Can you highlight the advantages, as well as the challenges, of operating in an established mining jurisdiction such as Zambia?

Zambia is a good place to do business. The population has mining in its blood and Zambians understand the complexities involved in mining. They have a willingness to adopt new strategies, techniques, and technologies. Moreover, Zambian’s are very proud of their mining heritage; understandably Zambians wants to realize the wealth locked-up in their mineral recourses. We feel there remains some work to do with regard to regulatory processes in the mining and energy sectors if Zambia is to remain a truly competitive jurisdiction and so attract future additional foreign investment.  However, the Government has shown a great willingness to consult and maintains an open and constant dialogue with the industry; in particular concerning the mining tax code, reform of the state power utility ZESCO and liberalization of land legislation.  But in broad terms Zambia remains a good place to do business.

What trends are driving shareholder interest in corporate social responsibility (CSR) initiatives?

Obtaining and maintaining our social license to operate is very important to First Quantum. We place great emphasis on our two foundations which coordinate our corporate social responsibility activities in Zambia. This is not just an exercise to satisfy investors, but more because it is the right thing to do. Nonetheless, ethical investing has become as important to large investment funds just as much as it is to private investors.  Many major pension funds have significant holdings in extractives and they need to know that the companies in which they are invested pay their taxes whilst acting ethically and sustainably.  The Extractive Industry Transparency Initiative (EITI) has been helpful in promoting just this. The government collects a significant amount of data from our mines every month and we are quite happy for them to do so in order to demonstrate unequivocally the amount of money being paid in tax.

How does First Quantum evaluate the political situation in Zambia and what does it mean for international investors?

Zambia has shown a great ability to exercise democracy through elections. First Quantum places great value on the democratic rights of the citizens of the jurisdictions in which it operates, as does the international investor community.  This is as important as the social license to operate and something which influences decision-making processes.  Whilst all nations experience political challenges, we remain confident that democracy remains important to Zambians.  This was underlined by Zambia’s recent overwhelming decision to remain a signatory to the International Criminal Court following a wide domestic consultation.

Where would you like to see First Quantum’s projects in Zambia in two to three years?  

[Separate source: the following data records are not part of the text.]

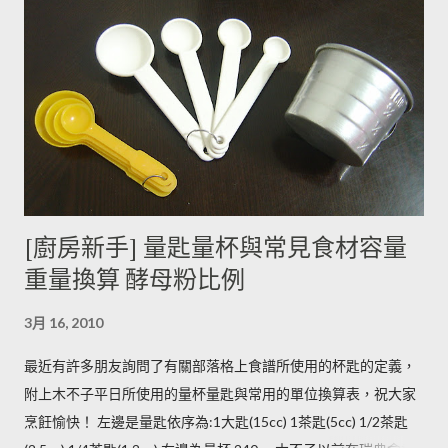
含量超標的跡象。 此外在壓力環境下生長與光線曝曬環境，都可
能引起生物鹼含量倍增，甚至到正常量(每100公克馬鈴薯含2~15
毫克生物鹼)的三倍。 (書中提到的壓力環境下生長，木不子不是
很了解壓力環境的定義，歡迎有種植經驗的朋友分享。) ◆ 馬鈴
薯應該如何正確儲藏？ 1. 放在陰暗角落避免受光線照射持續增加
生物鹼。 2. 別放進冰箱冷藏，低溫冷藏儲存過的馬鈴薯，切開後
烹煮變黑的情形較常溫儲存的馬鈴薯嚴重。 2014/12/12修正，
木不子誤解《食物與廚藝 蔬果、香料、穀物》 P82~85的文字
[廚房新手] 量匙量杯與常見食材容量
意義，請大家掠過這段說法。自己的經驗是冰過的馬鈴薯煮完比
重量換算 酵母粉比例
較容易發黑，但是目前還找不到相關的原因。歡迎大家提供。 3.
若購買大量馬鈴薯，無法快速消耗，木不子建議可以把馬鈴薯洗
3月 16, 2010
淨蒸熟，接著再依據料理需求切塊或壓泥分裝，送入冷凍庫冷
凍。必須注意的是，在馬鈴薯冷凍的過程，水分會與澱粉脫離，
最近有許多朋友詢問了有關部落格上食譜所使用的杯匙的定義，
所以解凍馬鈴薯塊時馬鈴薯會出水，不同的馬鈴薯品種，出水程
附上木不子平日所使用的量杯量匙與常用的單位換算表，祝大家
度不同，可依料理需求選擇；冷凍庫的幸福生活提案一書提到：
烹飪愉快！ 左邊是量匙依序為:1大匙(15cc) 1茶匙(5cc) 1/2茶匙
將馬鈴薯壓成泥，可以改善馬鈴薯解凍後水水軟軟的狀態。木不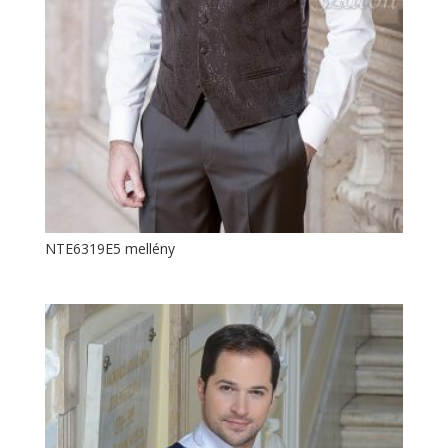
NTE6319E5 mellény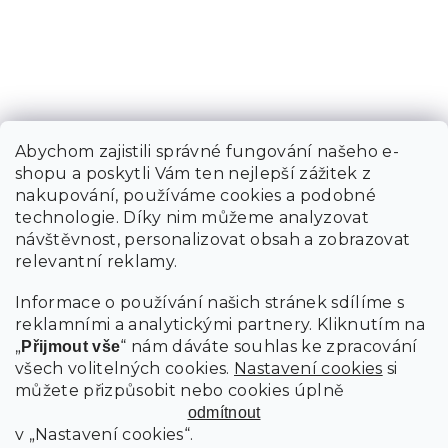
Abychom zajistili správné fungování našeho e-
shopu a poskytli Vám ten nejlepší zážitek z
nakupování, používáme cookies a podobné
technologie. Díky nim můžeme analyzovat
návštěvnost, personalizovat obsah a zobrazovat
relevantní reklamy.
Informace o používání našich stránek sdílíme s
reklamními a analytickými partnery. Kliknutím na
„
“ nám dáváte souhlas ke zpracování
Přijmout vše
všech volitelných cookies.
Nastavení cookies
si
můžete přizpůsobit nebo cookies úplně
odmítnout
v „Nastavení cookies“.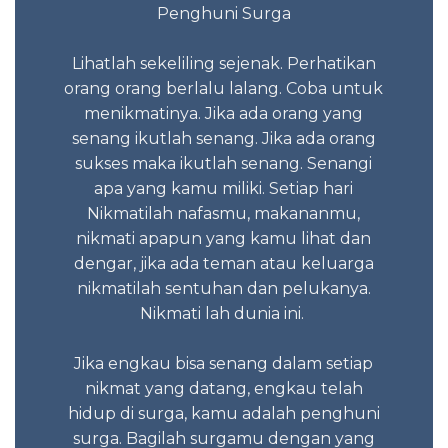
ta tidak
Penghuni Surga
Mome
tau mau
anda 
an apa
Lihatlah sekeliling sejenak. Perhatikan
Ket
i-nya
orang orang berlalu lalang. Coba untuk
n orang
menikmatinya. Jika ada orang yang
Tidak 
senang ikutlah senang. Jika ada orang
sukses maka ikutlah senang. Senangi
apa yang kamu miliki. Setiap hari
 2023
Sed
Nikmatilah nafasmu, makananmu,
Kes
nikmati apapun yang kamu lihat dan
negatif
dengar, jika ada teman atau keluarga
nikmatilah sentuhan dan pelukanya.
Nikmati lah dunia ini.
Itu sa
Jika engkau bisa senang dalam setiap
nikmat yang datang, engkau telah
hidup di surga, kamu adalah penghuni
surga. Bagilah surgamu dengan yang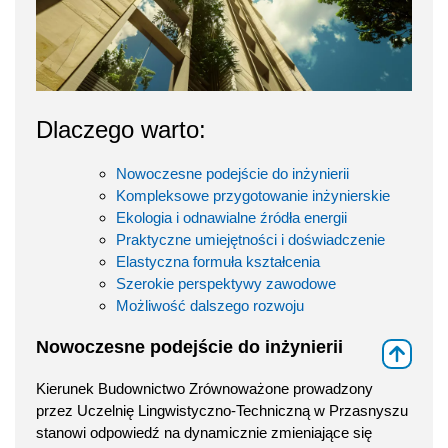
Dlaczego warto:
Nowoczesne podejście do inżynierii
Kompleksowe przygotowanie inżynierskie
Ekologia i odnawialne źródła energii
Praktyczne umiejętności i doświadczenie
Elastyczna formuła kształcenia
Szerokie perspektywy zawodowe
Możliwość dalszego rozwoju
Nowoczesne podejście do inżynierii
⇑
Kierunek Budownictwo Zrównoważone prowadzony
przez Uczelnię Lingwistyczno-Techniczną w Przasnyszu
stanowi odpowiedź na dynamicznie zmieniające się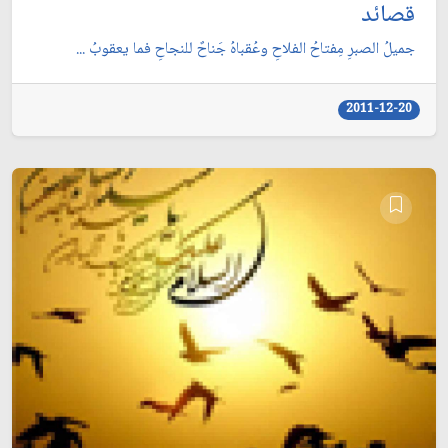
قصائد
جميلُ الصبرِ مِفتاحُ الفلاحِ وعُقباهُ جَناحٌ للنجاحِ فما يعقوبُ ...
2011-12-20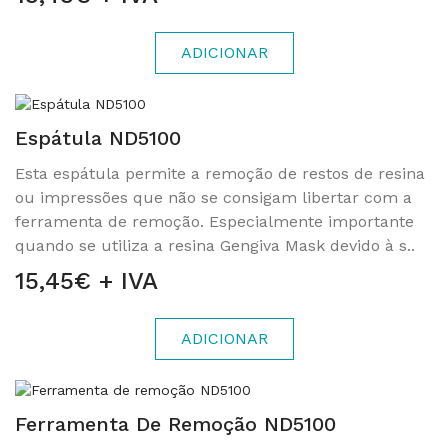
ADICIONAR
Espátula ND5100
Esta espátula permite a remoção de restos de resina
ou impressões que não se consigam libertar com a
ferramenta de remoção. Especialmente importante
quando se utiliza a resina Gengiva Mask devido à s..
15,45€ + IVA
ADICIONAR
Ferramenta De Remoção ND5100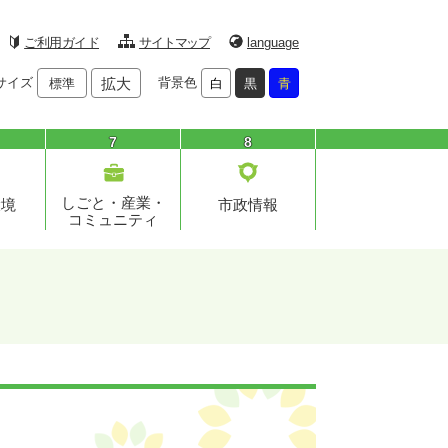
ご利用ガイド
サイトマップ
language
サイズ
拡大
背景色
標準
白
黒
青
7
8
しごと・産業・
環境
市政情報
コミュニティ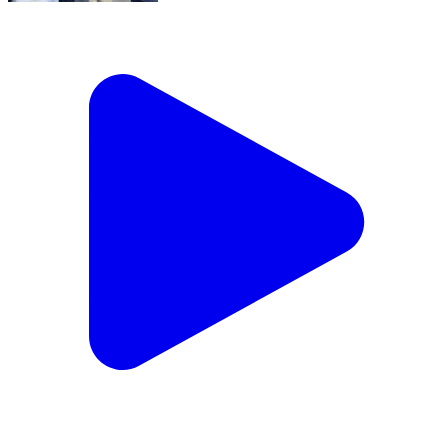
రాప్తాడు: పుట్టపర్తిలో సత్యసాయి జయంతిలో పాల్గొనేందుకు
వచ్చిన దేశ ప్రధాని నరేంద్ర మోడీకి స్వాగతం పలికిన ఎమ్మెల్యే
పరిటాల సునీత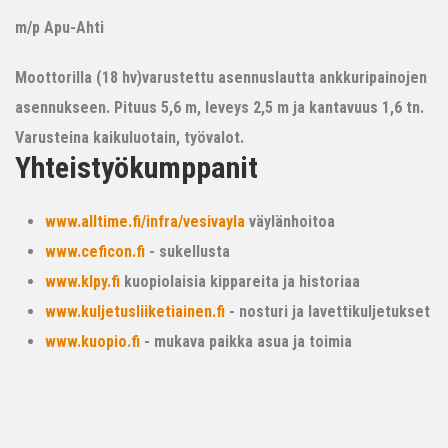
m/p Apu-Ahti
Moottorilla (18 hv)varustettu asennuslautta ankkuripainojen
asennukseen. Pituus 5,6 m, leveys 2,5 m ja kantavuus 1,6 tn.
Varusteina kaikuluotain, työvalot.
Yhteistyökumppanit
www.alltime.fi/infra/vesivayla
väylänhoitoa
www.ceficon.fi
- sukellusta
www.klpy.fi
kuopiolaisia kippareita ja historiaa
www.kuljetusliiketiainen.fi
- nosturi ja lavettikuljetukset
www.kuopio.fi
- mukava paikka asua ja toimia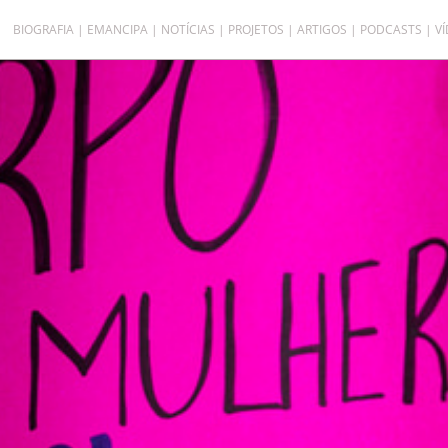
BIOGRAFIA
EMANCIPA
NOTÍCIAS
PROJETOS
ARTIGOS
PODCASTS
V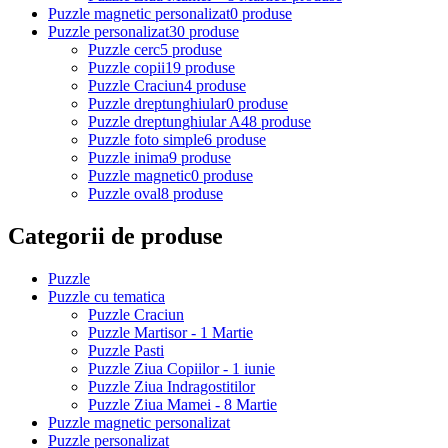
Puzzle magnetic personalizat
0 produse
Puzzle personalizat
30 produse
Puzzle cerc
5 produse
Puzzle copii
19 produse
Puzzle Craciun
4 produse
Puzzle dreptunghiular
0 produse
Puzzle dreptunghiular A4
8 produse
Puzzle foto simple
6 produse
Puzzle inima
9 produse
Puzzle magnetic
0 produse
Puzzle oval
8 produse
Categorii de produse
Puzzle
Puzzle cu tematica
Puzzle Craciun
Puzzle Martisor - 1 Martie
Puzzle Pasti
Puzzle Ziua Copiilor - 1 iunie
Puzzle Ziua Indragostitilor
Puzzle Ziua Mamei - 8 Martie
Puzzle magnetic personalizat
Puzzle personalizat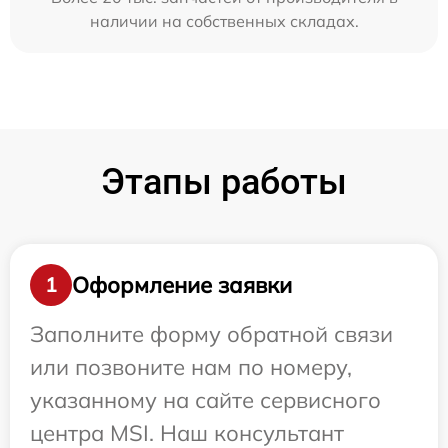
наличии на собственных складах.
Этапы работы
Оформление заявки
1
Заполните форму обратной связи
или позвоните нам по номеру,
указанному на сайте сервисного
центра MSI. Наш консультант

Zambia wants to return to being Africa’s largest copper producer, reclaiming that title from DRC. With the Sentinel mine getting closer to nameplate capacity every month, that objective is entirely realistic. First Quantum is constantly evaluating its operations to increase efficiency and to take full advantage of emerging technologies; all of which will serve to secure production and reduce costs.  Certainly, we would also like to see our foundations continue with their work in the communities in which we work; to develop the towns and promote local business enterprises with a constant eye on these communities becoming self-sustaining in the fullness of time.  We would also like see the conservation farming continue to flourish, both for arable and potentially livestock farming too – hand-in-hand with our wildlife conservation, health and education initiatives.  We are very proud to be able to play a role in the development of these rural communities.